We agree to advance all expenses in the litigation, which means that you are not liable or responsible to pay any of the expenses of the action, whether attorneys’ fees or costs. Regardless of the result, we will never ask you to directly pay for any attorneys’ fees or costs. Should we obtain a favorable result, you authorize us to ask the court to award us compensation or seek reimbursement of expenses and up to one-third of any monetary class fund, or to negotiate and obtain a fee amount from defendants to be paid by the defendants, or its insurer or successor, but we will never ask you to pay any of the costs of this litigation.

As the client you are entitled to direct the litigation in any way you deem proper, and may at any time order us to dismiss the case or opt-out. Should you choose to do so, we will never ask you to reimburse us directly for any legal fees or expenses.
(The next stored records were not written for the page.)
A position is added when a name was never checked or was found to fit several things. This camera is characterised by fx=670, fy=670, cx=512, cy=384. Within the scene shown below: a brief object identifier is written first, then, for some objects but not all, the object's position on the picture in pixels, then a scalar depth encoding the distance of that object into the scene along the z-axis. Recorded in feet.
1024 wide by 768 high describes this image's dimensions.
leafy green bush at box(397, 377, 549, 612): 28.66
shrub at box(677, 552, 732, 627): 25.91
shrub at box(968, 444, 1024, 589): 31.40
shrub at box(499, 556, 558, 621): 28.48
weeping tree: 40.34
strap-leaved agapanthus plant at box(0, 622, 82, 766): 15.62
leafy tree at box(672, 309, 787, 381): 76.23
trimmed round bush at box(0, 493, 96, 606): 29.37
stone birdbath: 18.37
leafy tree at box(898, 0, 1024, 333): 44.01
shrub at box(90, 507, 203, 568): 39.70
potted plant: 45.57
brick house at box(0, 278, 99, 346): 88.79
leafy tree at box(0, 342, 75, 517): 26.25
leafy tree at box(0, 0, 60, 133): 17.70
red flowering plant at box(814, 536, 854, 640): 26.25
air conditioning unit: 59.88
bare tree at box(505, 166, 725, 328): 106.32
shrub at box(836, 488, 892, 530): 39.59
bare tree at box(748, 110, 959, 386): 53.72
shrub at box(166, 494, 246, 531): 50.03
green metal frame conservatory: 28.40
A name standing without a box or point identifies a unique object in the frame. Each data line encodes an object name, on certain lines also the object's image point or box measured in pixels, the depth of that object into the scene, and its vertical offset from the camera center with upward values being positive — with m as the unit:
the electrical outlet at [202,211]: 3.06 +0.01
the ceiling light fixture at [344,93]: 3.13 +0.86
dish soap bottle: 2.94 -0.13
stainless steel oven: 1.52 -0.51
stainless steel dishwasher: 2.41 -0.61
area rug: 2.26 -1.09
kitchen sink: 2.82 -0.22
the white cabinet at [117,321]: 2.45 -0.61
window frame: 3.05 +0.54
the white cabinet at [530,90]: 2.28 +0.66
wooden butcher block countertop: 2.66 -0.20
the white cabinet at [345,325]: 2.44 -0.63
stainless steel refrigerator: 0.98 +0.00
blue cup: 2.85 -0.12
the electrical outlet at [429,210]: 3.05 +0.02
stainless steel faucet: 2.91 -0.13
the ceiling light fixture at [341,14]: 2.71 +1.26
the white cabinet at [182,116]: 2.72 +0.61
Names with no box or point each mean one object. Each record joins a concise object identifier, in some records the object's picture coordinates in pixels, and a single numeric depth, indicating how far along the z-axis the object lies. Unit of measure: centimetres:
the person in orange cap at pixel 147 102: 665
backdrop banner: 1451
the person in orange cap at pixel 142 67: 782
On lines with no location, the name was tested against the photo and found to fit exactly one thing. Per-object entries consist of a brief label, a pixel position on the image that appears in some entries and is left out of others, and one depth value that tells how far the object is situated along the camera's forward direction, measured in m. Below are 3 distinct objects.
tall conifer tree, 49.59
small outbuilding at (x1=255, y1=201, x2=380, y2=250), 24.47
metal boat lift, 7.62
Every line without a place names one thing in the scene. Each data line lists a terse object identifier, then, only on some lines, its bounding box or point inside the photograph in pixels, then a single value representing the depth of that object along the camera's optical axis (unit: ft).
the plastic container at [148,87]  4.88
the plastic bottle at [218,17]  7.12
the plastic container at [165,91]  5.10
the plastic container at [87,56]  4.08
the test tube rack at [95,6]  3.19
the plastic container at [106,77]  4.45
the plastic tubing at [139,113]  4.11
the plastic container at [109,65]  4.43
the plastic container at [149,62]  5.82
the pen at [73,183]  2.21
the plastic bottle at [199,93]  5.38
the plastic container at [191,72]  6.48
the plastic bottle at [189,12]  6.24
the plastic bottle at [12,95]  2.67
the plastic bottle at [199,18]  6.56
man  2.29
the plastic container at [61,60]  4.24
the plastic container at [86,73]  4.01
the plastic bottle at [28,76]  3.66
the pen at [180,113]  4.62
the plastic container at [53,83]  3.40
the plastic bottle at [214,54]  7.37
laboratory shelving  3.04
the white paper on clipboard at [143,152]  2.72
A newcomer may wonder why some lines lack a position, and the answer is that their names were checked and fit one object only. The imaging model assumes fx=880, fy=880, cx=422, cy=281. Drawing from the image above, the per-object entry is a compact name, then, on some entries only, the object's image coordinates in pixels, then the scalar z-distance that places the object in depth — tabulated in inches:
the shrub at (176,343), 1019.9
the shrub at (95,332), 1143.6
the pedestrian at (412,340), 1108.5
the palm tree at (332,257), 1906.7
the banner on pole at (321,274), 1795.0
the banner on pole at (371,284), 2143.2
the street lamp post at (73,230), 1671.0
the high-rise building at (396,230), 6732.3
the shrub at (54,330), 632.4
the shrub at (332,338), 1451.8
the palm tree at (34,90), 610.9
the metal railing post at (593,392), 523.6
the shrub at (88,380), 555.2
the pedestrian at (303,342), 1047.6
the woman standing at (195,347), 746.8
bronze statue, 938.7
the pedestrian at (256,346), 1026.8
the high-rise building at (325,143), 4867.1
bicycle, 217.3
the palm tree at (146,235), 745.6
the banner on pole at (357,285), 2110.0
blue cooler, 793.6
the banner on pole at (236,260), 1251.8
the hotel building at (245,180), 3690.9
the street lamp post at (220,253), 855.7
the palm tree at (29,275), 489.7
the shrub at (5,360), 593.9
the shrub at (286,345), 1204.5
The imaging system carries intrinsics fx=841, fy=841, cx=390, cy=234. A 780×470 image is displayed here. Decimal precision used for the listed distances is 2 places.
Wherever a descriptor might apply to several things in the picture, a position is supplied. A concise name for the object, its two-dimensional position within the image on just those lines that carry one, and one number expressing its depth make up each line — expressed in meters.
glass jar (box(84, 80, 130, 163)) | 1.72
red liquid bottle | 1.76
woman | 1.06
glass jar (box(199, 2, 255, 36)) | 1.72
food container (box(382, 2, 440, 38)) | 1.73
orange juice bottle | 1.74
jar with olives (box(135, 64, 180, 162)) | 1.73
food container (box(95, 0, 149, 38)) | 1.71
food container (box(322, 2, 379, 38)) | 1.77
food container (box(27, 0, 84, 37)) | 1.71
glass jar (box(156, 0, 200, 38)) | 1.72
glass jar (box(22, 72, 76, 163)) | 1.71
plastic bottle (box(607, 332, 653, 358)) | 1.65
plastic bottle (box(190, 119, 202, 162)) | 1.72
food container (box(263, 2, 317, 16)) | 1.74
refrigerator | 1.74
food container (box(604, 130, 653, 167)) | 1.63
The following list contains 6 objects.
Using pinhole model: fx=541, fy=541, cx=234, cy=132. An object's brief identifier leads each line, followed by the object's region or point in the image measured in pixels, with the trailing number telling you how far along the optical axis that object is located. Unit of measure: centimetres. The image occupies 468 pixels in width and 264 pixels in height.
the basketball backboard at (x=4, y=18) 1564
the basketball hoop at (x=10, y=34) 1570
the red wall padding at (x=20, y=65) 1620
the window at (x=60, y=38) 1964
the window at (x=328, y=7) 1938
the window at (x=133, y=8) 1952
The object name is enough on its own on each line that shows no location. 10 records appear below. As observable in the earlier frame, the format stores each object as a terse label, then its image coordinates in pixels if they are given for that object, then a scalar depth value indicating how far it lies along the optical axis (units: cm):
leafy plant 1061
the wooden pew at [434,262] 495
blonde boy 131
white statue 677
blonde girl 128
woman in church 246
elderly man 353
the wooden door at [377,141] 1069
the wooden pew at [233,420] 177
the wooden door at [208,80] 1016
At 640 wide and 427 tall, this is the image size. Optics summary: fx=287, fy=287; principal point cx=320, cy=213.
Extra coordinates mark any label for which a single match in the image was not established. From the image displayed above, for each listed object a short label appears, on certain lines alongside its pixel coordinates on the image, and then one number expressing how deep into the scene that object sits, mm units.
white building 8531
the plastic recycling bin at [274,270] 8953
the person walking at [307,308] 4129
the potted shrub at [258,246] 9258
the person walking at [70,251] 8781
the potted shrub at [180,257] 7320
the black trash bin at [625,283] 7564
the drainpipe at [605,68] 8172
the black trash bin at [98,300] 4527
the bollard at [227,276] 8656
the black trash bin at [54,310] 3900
During the course of this litigation, you authorize us to employ, share work and/or fees with other attorneys or law firms to prosecute your case.

We look forward to representing you in this case.

Sincerely,

Juan E. Monteverde, Esq.

AGREED: Sign Name

Signed pursuant to California Civil Code Section 1633. 1, et seq. – Uniform Electronic Transactions Act as adopted by the various states and territories of the United States.